Convergence de vues? Faut-il en déduire que M. Dilou, qui a qualifié la proposition de M. Caïd Essebsi – de passer de l’éponge sur les abus du passé –  de… «défendable», est pressé, lui aussi, de passer de la justice transitionnelle, dont il a la charge, à une justice «transactionnelle», et ce en passant un deal avec les personnes impliquées dans l’ancien régime en vertu duquel elles bénéficieraient de l’impunité contre leur soutien, sonnant et trébuchant, au nouveau régime en place? C’est possible. C’est même très probable. Et pour cause: beaucoup de signaux émis ces dernières semaines laissent croire que le gouvernement Hamadi Jebali, en manque de solutions aux problèmes socio-économiques du pays, seraient en train de négocier ce virage à 180 degrés.

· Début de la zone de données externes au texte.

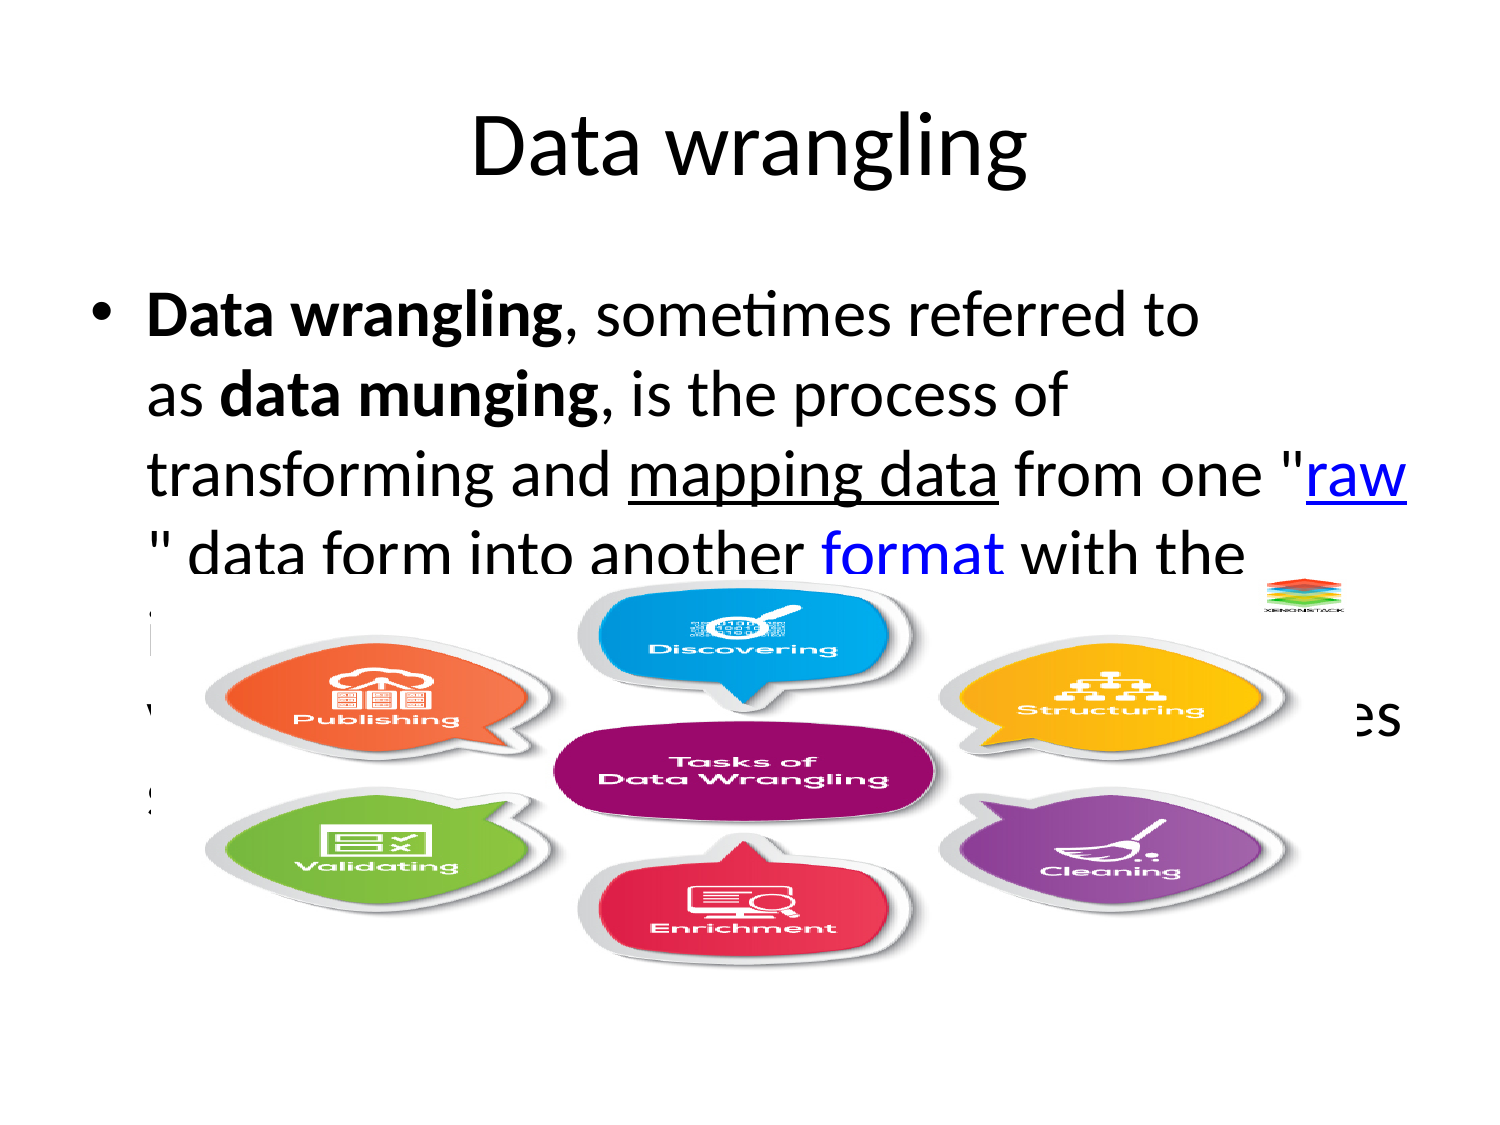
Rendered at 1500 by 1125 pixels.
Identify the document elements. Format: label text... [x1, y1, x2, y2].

Ce virage peut être défendu. Passer directement à la réconciliation, en sautant délibérément la case de la justice, trouvera beaucoup de défenseurs, et d’arguments, dont le plus convainquant serait celui déjà évoqué par Caïd Essebsi: «concentrer les efforts sur la résolution des problèmes politiques et sociaux», qui plus est, dans un pays au bord de la crise de nerfs. Reste que le gouvernement doit être conséquent avec lui-même, arrêter le double langage et expliquer aux Tunisiens ce qu’il compte faire, mais il devra faire preuve de beaucoup de pédagogie et de capacité de persuasion pour faire admettre aux victimes d’hier qu’on a encore besoin de… leurs bourreaux.